**AIM OF THE TASK**: Begin the copy at the line containing "som skapar rätt" in the data below and end it at the line containing "nombre de usuario?", keeping each line exact and leaving out pictures.
++++
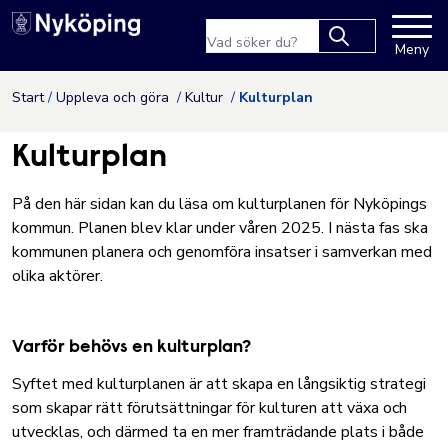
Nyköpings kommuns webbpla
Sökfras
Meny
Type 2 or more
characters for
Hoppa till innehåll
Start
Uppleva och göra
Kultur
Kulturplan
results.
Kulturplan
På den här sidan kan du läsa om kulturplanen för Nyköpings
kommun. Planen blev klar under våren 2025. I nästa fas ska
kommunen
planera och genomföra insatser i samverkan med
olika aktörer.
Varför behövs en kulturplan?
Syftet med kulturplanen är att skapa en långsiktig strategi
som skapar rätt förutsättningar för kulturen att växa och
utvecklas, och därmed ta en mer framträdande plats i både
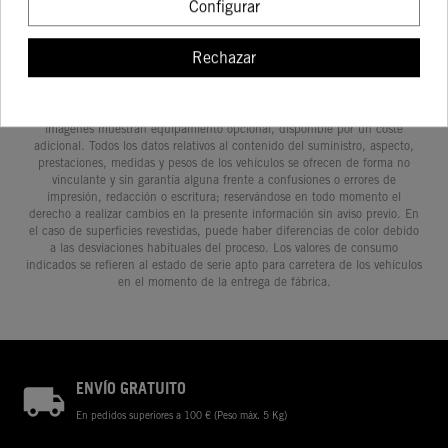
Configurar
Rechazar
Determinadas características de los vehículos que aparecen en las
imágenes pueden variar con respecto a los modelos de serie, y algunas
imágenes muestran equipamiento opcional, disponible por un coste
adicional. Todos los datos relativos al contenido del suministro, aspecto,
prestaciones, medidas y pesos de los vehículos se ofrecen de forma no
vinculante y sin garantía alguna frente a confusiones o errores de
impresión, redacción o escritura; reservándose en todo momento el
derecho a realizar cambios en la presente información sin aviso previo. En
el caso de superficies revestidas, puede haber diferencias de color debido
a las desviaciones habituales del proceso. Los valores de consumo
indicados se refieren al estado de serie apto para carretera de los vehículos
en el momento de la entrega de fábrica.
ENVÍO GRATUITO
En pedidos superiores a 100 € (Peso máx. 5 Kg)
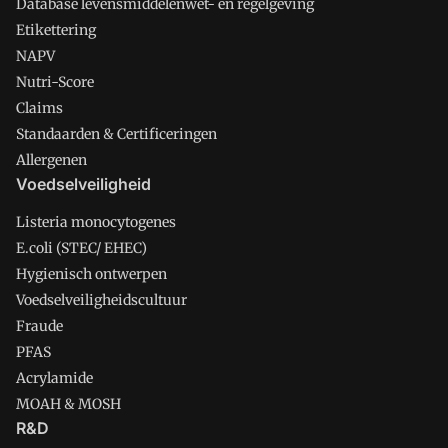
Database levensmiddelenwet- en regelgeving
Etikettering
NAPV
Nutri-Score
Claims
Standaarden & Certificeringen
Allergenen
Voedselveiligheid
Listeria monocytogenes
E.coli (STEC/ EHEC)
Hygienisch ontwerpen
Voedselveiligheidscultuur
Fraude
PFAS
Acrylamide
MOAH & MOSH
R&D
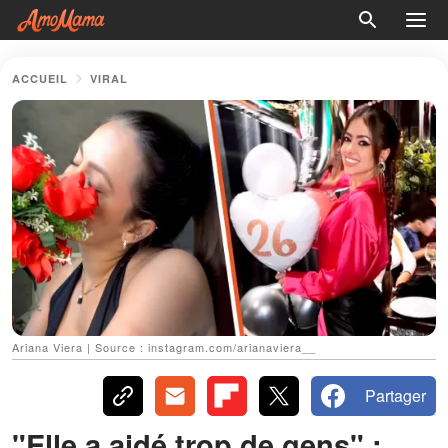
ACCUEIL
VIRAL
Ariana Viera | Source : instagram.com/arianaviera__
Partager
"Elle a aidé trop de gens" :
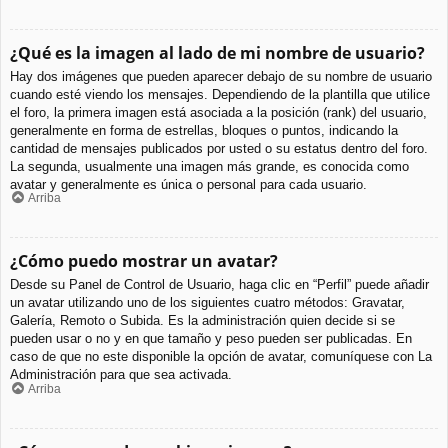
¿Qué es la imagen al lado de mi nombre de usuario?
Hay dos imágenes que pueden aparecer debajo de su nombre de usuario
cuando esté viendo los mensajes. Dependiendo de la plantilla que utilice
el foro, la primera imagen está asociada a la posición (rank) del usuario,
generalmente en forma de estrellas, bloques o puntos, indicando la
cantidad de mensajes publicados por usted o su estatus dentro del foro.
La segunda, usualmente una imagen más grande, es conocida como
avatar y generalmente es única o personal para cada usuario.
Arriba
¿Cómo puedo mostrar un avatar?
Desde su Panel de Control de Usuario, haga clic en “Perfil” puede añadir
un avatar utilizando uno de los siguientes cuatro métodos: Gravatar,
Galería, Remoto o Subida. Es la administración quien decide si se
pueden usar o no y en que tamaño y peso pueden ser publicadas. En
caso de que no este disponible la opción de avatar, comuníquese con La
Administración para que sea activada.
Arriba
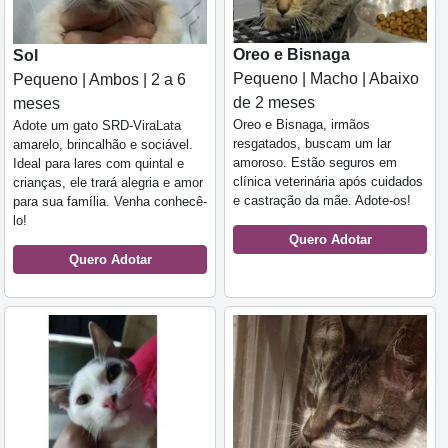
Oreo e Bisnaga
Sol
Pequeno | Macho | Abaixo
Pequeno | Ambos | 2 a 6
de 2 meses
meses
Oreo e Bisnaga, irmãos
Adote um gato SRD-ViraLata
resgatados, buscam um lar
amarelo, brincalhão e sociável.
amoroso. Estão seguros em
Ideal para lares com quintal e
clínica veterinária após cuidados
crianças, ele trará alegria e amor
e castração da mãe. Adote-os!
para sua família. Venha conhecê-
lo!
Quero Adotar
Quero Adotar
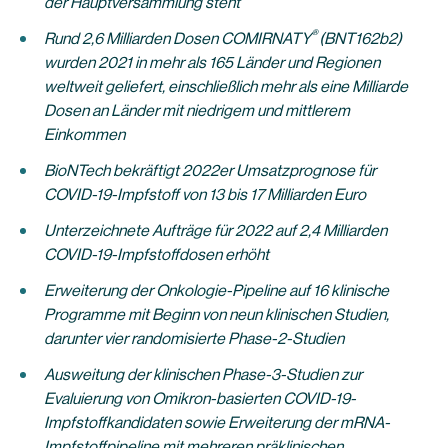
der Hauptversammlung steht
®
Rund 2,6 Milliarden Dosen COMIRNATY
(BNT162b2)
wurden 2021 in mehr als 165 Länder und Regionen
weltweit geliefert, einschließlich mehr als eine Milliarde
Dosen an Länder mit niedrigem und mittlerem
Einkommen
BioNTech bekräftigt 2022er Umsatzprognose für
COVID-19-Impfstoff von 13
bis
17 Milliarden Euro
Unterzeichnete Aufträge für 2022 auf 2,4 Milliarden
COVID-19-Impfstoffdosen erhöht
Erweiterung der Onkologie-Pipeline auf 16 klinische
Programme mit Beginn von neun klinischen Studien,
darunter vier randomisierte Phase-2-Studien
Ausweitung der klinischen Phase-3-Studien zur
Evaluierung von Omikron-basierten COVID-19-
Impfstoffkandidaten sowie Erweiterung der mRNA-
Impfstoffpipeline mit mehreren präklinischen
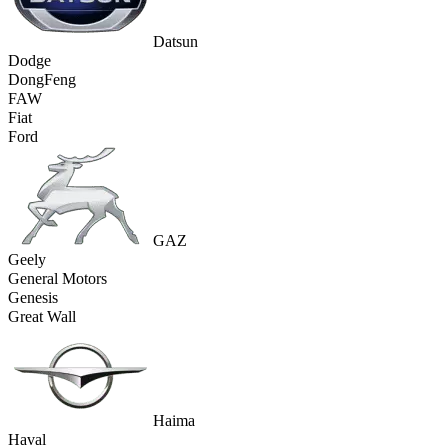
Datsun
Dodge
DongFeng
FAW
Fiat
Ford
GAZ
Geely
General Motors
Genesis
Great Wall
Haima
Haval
++++
**YOUR RESPONSE**:
som skapar rätt förutsättningar för kulturen att växa och
utvecklas, och därmed ta en mer framträdande plats i både
Configurar
Rechazar
Determinadas características de los vehículos que aparecen en las
imágenes pueden variar con respecto a los modelos de serie, y algunas
imágenes muestran equipamiento opcional, disponible por un coste
adicional. Todos los datos relativos al contenido del suministro, aspecto,
prestaciones, medidas y pesos de los vehículos se ofrecen de forma no
vinculante y sin garantía alguna frente a confusiones o errores de
impresión, redacción o escritura; reservándose en todo momento el
derecho a realizar cambios en la presente información sin aviso previo. En
el caso de superficies revestidas, puede haber diferencias de color debido
a las desviaciones habituales del proceso. Los valores de consumo
indicados se refieren al estado de serie apto para carretera de los vehículos
en el momento de la entrega de fábrica.
ENVÍO GRATUITO
En pedidos superiores a 100 € (Peso máx. 5 Kg)
Database levensmiddelenwet- en regelgeving
Etikettering
NAPV
Nutri-Score
Claims
Standaarden & Certificeringen
Allergenen
Voedselveiligheid
Listeria monocytogenes
E.coli (STEC/ EHEC)
Hygienisch ontwerpen
Voedselveiligheidscultuur
Fraude
PFAS
Acrylamide
MOAH & MOSH
R&D
ACCUEIL
VIRAL
Ariana Viera | Source : instagram.com/arianaviera__
Partager
"Elle a aidé trop de gens" :
¿Qué es la imagen al lado de mi nombre de usuario?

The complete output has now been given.